When my python script is executed via command line (python3 ...), it will report back a seemingly-arbitrary position, over and over again, regardless of actual mouse position. If I run it from within IDLE, it will report cursor position while the pointer is within the IDLE gui, but nowhere else, defaulting to reporting the last mouse cursor position within the IDLE gui if the mouse exceeds those bounds.

I looked into the pyautogui library, and saw that it relied on an Xlib library. That does get the neurons firin', but not quite enough just yet. To try and get a better handle of what was going on a layer deeper, I copied the position() function and its necessary imports over to my script, bypassing pyautogui entirely. Still no dice, the same unintended behavior is replicated.
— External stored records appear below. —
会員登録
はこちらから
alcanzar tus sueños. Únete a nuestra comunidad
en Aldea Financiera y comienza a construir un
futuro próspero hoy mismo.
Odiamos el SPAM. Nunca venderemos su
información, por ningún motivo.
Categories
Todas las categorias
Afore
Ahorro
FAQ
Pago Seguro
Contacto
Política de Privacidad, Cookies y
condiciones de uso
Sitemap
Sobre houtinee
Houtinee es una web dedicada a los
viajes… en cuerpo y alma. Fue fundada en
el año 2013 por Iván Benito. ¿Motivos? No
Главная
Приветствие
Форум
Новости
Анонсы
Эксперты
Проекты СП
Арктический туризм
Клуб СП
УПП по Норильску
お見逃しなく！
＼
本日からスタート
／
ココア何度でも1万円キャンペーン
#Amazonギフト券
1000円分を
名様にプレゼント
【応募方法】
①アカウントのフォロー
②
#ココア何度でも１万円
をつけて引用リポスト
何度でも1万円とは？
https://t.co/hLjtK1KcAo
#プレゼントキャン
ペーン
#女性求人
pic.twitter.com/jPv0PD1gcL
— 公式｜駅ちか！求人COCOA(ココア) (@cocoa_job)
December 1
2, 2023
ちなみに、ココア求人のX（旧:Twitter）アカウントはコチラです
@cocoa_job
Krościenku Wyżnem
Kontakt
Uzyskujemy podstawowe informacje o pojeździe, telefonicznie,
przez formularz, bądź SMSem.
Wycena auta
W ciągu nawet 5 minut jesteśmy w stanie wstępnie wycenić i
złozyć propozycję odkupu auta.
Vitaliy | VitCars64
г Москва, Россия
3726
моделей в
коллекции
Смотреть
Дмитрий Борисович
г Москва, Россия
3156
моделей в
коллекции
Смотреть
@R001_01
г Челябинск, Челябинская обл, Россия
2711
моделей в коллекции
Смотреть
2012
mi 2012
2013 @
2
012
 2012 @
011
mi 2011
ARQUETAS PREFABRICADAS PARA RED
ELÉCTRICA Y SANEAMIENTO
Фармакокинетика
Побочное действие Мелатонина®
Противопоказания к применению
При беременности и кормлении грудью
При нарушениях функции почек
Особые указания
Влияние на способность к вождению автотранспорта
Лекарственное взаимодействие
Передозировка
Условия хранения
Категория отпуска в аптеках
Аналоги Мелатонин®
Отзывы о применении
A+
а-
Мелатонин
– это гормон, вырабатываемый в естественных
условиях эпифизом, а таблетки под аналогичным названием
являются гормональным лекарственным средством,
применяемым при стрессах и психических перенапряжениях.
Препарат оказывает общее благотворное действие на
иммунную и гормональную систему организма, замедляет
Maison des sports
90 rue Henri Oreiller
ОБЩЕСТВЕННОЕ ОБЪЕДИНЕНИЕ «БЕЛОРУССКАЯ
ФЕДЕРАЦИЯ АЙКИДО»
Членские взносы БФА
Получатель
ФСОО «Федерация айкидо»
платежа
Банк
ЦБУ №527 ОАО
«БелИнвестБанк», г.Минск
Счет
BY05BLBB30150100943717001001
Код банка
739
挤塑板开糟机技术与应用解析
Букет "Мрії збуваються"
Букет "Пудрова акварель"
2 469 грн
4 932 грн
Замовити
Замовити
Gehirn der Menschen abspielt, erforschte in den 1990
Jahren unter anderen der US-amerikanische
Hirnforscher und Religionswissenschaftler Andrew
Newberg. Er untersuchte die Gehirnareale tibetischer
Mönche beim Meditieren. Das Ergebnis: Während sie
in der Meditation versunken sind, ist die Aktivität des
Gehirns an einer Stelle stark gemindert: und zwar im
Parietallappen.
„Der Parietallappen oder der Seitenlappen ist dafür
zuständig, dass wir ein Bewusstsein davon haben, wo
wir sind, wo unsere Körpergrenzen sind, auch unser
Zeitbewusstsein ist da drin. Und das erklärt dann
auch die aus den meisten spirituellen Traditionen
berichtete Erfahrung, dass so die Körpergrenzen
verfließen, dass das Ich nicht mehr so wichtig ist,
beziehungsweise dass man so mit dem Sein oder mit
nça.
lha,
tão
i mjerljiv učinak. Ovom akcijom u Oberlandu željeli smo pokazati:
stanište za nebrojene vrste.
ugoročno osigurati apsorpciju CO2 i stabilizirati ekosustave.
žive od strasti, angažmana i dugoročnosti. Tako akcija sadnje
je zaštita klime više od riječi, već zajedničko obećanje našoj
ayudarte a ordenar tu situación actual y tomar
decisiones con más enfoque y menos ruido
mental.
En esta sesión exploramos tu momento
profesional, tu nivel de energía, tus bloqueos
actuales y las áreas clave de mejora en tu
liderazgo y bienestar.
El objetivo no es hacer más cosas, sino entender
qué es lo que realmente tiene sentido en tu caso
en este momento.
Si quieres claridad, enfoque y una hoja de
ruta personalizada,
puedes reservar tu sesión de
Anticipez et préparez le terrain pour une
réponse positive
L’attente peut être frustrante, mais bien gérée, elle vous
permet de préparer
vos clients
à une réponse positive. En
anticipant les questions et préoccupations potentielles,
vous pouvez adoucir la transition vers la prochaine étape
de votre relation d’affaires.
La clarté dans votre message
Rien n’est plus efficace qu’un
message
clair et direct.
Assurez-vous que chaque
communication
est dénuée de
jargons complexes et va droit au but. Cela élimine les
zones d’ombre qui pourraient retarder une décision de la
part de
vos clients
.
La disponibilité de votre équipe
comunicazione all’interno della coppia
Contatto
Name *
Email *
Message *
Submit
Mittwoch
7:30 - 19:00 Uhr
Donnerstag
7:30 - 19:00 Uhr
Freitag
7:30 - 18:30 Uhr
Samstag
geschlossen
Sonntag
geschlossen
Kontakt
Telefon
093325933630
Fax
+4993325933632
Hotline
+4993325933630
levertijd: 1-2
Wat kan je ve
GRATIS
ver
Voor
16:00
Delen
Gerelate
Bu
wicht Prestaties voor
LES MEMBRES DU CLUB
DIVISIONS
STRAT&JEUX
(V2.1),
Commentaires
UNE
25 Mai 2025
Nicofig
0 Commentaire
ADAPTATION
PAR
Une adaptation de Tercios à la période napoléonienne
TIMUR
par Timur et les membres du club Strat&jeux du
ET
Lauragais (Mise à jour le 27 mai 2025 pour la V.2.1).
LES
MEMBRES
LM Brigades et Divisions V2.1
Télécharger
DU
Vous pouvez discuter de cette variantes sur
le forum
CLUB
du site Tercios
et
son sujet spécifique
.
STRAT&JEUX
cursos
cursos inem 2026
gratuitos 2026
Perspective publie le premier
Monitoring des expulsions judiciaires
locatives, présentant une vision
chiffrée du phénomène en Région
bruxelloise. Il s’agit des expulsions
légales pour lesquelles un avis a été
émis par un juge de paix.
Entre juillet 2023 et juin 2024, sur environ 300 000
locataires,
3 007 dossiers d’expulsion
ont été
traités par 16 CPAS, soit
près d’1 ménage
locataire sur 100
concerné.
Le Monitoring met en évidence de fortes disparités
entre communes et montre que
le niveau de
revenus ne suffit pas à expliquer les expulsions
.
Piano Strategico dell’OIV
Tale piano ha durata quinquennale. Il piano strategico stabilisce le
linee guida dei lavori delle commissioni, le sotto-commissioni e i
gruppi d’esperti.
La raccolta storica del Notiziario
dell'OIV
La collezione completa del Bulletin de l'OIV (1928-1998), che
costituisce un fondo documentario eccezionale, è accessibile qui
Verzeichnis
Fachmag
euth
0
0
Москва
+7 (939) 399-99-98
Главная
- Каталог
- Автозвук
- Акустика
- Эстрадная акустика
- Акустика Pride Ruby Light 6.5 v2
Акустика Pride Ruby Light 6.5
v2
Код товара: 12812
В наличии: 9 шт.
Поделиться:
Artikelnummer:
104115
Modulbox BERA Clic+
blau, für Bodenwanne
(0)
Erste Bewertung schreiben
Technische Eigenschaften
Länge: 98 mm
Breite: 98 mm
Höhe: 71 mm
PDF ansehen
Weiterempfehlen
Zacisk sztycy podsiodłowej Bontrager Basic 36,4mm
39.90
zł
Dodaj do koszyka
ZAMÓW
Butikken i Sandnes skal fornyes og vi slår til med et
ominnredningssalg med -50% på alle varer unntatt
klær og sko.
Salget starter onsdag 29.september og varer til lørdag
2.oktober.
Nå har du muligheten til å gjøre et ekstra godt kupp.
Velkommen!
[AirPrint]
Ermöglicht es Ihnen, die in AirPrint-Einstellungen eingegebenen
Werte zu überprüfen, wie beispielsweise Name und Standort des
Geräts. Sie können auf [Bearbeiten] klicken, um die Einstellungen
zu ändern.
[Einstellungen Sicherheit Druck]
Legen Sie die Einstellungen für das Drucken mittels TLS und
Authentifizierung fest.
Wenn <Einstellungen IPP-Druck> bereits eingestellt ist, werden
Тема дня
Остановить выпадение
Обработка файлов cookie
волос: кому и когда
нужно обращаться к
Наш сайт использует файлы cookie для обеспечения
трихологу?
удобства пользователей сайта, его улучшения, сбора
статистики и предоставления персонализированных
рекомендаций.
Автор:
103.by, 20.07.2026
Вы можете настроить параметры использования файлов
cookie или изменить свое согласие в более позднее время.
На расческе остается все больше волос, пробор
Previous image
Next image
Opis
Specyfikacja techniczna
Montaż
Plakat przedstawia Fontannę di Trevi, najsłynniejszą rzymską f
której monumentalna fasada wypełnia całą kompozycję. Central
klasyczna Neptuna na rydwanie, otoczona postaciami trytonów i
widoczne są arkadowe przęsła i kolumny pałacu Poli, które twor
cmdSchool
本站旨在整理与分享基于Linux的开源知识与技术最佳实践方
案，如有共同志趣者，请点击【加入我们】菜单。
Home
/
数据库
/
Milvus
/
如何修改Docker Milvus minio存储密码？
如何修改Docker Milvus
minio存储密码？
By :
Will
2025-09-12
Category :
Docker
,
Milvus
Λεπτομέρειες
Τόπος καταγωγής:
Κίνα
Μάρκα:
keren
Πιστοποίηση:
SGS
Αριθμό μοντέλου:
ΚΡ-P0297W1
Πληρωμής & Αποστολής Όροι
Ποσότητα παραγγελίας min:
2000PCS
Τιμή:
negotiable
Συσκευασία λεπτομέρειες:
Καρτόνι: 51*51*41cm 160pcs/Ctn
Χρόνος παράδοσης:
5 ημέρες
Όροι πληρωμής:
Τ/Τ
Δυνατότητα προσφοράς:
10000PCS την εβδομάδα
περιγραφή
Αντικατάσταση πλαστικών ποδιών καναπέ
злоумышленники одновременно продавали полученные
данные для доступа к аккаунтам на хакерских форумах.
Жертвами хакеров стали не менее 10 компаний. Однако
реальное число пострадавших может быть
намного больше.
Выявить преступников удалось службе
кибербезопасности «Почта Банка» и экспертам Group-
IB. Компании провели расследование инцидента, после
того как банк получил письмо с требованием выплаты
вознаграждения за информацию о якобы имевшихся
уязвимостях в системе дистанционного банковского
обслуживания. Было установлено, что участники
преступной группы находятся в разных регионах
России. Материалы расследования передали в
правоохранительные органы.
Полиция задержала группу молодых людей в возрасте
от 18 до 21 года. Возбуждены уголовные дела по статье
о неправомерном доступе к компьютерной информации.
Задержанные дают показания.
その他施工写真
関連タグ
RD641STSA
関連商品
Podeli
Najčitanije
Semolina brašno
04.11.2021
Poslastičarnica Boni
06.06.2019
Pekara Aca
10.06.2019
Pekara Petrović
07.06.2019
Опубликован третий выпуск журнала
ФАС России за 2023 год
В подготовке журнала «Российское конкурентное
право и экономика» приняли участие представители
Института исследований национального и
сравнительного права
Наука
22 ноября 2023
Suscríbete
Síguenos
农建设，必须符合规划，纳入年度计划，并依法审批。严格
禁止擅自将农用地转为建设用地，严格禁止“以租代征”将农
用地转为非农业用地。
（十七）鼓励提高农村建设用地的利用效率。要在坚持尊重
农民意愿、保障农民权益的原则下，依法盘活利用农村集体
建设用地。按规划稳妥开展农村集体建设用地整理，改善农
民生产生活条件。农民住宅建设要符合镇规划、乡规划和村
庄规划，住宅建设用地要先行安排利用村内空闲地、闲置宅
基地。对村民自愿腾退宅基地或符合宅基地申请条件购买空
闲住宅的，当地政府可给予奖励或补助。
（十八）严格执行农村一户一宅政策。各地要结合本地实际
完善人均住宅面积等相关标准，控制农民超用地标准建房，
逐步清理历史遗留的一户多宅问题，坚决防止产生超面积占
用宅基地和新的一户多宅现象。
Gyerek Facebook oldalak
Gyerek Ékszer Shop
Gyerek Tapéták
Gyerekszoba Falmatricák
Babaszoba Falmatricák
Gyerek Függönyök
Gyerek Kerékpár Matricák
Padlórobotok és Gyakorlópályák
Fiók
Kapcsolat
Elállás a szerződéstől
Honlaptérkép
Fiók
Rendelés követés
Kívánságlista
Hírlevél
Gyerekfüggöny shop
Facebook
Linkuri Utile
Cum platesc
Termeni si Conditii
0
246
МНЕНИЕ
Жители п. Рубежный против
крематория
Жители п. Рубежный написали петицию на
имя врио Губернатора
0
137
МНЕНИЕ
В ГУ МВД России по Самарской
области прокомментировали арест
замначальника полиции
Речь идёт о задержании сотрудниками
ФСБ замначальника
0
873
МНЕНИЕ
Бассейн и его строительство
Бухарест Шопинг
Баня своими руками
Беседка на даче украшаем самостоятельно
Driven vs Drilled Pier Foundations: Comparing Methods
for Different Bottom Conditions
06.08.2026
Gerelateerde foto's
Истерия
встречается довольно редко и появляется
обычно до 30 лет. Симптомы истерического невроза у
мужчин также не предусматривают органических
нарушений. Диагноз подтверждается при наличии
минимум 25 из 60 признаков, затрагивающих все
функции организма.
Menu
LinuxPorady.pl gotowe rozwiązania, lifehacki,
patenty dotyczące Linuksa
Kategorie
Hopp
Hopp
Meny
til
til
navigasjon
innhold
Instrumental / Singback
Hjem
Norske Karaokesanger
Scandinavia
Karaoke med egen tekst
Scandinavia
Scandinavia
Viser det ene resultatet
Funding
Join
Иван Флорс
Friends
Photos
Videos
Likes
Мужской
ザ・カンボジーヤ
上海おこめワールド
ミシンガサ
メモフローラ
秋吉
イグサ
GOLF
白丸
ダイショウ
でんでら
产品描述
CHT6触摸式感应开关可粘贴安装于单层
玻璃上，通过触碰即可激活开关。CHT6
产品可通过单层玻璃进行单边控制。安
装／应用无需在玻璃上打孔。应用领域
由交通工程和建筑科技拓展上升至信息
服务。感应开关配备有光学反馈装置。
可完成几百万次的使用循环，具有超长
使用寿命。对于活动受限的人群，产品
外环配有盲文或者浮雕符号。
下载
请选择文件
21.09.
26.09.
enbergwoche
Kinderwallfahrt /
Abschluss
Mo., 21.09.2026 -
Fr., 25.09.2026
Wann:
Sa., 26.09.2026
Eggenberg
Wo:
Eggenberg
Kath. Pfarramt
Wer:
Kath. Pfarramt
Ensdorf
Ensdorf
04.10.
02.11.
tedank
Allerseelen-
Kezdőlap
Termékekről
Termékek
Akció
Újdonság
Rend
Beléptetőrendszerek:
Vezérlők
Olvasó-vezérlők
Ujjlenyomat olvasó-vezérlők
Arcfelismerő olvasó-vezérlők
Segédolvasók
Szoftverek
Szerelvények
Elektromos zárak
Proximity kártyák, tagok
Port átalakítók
Well, now I'm desperate. I start looking on Google, and when no combination of search terms dredges up the slightest hint, I start to feel like I'm losing sanity. Then it finally wriggles into my awareness: Xlib. X11. What display server (is Wayland the display server, or is it something else? Apologies, dilettante!) is Ubuntu 22.04 using? Oh, Wayland by default.

One edit to gdm3/custom.conf later, I'm back to X11 and everything is working perfectly. I move my mouse cursor and the outputs of my test script adjust in accordance with my heretofore-lying eyes.